A faster growing evergreen that can be trimmed to whatever shape you want — or left to grow on its own — is the American Arborvitae. This evergreen can grow up to 18 inches per year, making it a good choice if you want natural privacy, but can’t wait a generation for it to develop. Their final height is about 7 or 8 feet tall. To make a quick hedge, plant them 2-3 feet apart. If you buy a taller plant to start with, in one or two summers your yard could be a private haven.

An even faster growing privacy plant is ornamental grasses. The Calamgrostis is a feathery reed that grows in zones 5-8 and can reach 48 to 60 inches tall by early summer. As a perennial that won’t spread by seed, it will stay where you want it to stay. In the winter they have a beautiful golden hue like wheat. When you see new growth in the spring, cut the old growth down. This way the reeds dance with the slightest breeze, which is very relaxing to watch.

Fencing in Your Privacy

Although going the natural route is attractive, fence panels have their place and are much faster than waiting for plants to grow.

If you don’t want to cut off your whole yard and feel boxed in, just put up one or two panels on each side of your yard. You will instantly have a place to sit and enjoy your morning coffee, or to have guests over for a barbeque and still have the feeling of privacy from your neighbors.

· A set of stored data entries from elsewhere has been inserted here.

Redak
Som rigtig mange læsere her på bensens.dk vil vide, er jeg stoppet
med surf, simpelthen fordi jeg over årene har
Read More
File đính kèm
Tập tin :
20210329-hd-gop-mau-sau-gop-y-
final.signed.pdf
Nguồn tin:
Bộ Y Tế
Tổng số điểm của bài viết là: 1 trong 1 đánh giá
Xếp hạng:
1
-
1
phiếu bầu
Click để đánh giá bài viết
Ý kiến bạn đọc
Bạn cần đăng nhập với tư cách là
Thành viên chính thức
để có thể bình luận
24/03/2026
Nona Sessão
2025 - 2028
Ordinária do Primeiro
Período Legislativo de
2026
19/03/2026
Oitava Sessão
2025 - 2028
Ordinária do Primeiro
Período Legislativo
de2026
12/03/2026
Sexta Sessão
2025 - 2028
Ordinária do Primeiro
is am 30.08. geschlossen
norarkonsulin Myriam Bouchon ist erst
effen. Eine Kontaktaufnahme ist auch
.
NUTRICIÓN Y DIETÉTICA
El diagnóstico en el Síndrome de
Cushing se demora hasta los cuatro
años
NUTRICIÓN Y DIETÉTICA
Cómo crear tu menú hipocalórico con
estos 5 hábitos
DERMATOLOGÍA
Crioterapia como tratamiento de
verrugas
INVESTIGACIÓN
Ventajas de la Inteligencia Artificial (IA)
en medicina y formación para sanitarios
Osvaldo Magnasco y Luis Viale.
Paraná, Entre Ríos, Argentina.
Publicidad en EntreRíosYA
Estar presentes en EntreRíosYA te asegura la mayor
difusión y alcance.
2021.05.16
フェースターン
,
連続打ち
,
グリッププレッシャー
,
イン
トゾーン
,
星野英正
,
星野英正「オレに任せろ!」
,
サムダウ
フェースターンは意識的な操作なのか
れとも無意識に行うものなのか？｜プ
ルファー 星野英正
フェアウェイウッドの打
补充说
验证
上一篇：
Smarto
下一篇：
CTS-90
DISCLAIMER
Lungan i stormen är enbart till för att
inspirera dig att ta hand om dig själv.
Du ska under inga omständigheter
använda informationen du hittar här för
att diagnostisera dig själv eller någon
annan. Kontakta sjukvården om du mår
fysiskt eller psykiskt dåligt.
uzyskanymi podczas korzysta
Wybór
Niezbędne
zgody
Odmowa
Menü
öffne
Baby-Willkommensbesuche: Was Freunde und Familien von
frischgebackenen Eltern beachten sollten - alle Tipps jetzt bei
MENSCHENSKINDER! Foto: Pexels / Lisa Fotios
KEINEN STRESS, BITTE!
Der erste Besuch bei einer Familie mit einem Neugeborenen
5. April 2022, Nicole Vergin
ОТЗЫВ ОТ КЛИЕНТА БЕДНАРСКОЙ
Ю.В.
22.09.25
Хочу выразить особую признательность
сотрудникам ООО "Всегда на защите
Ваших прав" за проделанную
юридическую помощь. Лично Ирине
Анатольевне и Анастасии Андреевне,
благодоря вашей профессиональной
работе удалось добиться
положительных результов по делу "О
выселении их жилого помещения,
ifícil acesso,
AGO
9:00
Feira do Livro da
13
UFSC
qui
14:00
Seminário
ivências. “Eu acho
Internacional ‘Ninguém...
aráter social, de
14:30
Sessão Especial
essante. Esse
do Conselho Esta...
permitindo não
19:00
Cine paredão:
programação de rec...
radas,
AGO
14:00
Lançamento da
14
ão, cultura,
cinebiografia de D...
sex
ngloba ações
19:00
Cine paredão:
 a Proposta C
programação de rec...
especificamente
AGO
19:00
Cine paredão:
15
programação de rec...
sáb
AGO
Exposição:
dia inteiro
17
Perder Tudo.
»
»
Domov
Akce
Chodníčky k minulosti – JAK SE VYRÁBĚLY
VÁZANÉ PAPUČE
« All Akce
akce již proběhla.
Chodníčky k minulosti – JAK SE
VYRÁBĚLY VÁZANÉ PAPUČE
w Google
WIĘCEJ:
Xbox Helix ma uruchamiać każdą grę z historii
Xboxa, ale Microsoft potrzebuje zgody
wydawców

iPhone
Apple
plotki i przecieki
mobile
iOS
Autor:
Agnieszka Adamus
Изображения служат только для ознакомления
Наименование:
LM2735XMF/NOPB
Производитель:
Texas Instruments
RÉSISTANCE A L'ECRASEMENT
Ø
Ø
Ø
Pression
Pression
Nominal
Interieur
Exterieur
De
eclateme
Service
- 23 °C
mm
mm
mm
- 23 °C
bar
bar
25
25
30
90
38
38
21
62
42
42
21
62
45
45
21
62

Fence panels usually come in 6-foot widths, up to 8-feet tall. To satisfy your artistic desire, there are several designs available including dog-eared, shadowbox and stockade varieties. Wood panels start around $40 each. Don’t forget that you will also need posts, screws or carriage bolts and cement mix, which will add to the cost.

Besides wood fence panels, there are also vinyl fence panels that start around $80 per panel. Composite panels start around $140 per panel. Another alternative is chain link fencing. A 6-foot tall by 50-foot long roll of chain link starts around $220 per roll.

If you want a more attractive panel with a dash of nature intertwined, get a lattice panel and grow a perennial vine on it for the best of both worlds.

Least Expensive Privacy

One very quick way to get privacy is with a canvass gazebo. They come in a variety of shapes and sizes and can be put up in an afternoon — they’re basically like a glorified tent that can stay up all summer, provided there are no wind storms. Some have retractable screens, while others have fully enclosed sides that can protect you from wind, rain, high temperatures and bugs. They can actually add a little charm to your backyard space.

If you don’t want to go the canvass gazebo route, how about using tarps or shade cloth for a quick and inexpensive way to provide privacy? Just run a line from your house to a post or other tall solid structure and hang the tarps or shade cloth with shower curtain hangers. This method provides privacy when you want it, but can also be opened up when you don’t want it. Tarps start around five bucks for a 9×12 piece and shade cloth around $65 for an 8×12 foot section. Shower curtain hooks vary in price by how decorative you want them. If you live in a windy area, keep in mind that you may have to anchor the bottom as well.